**Request:**
Go through the data and copy every line exactly, but not the images.

**Change listing data:**
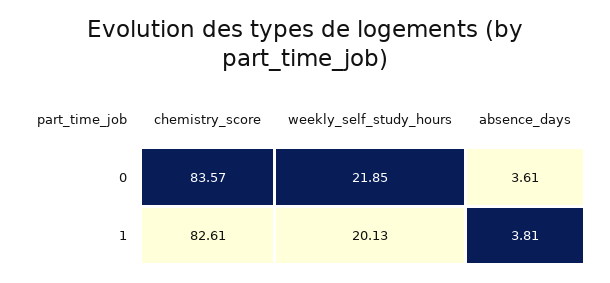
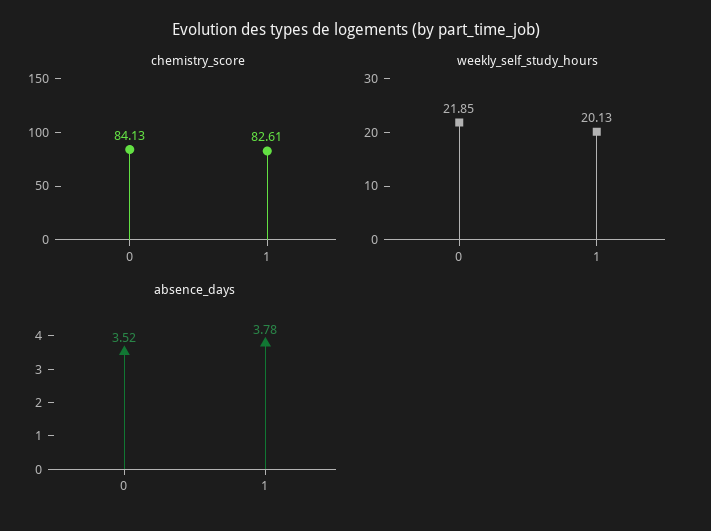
  {
    "chemistry_score": {
-     "0": 83.57,
+     "0": 84.13,
      "1": 82.61
    },
    "weekly_self_study_hours": {
      "0": 21.85,
      "1": 20.13
    },
    "absence_days": {
-     "0": 3.61,
+     "0": 3.52,
-     "1": 3.81
+     "1": 3.78
    }
  }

**Answer to this task:**
  {
    "chemistry_score": {
-     "0": 83.57,
+     "0": 84.13,
      "1": 82.61
    },
    "weekly_self_study_hours": {
      "0": 21.85,
      "1": 20.13
    },
    "absence_days": {
-     "0": 3.61,
+     "0": 3.52,
-     "1": 3.81
+     "1": 3.78
    }
  }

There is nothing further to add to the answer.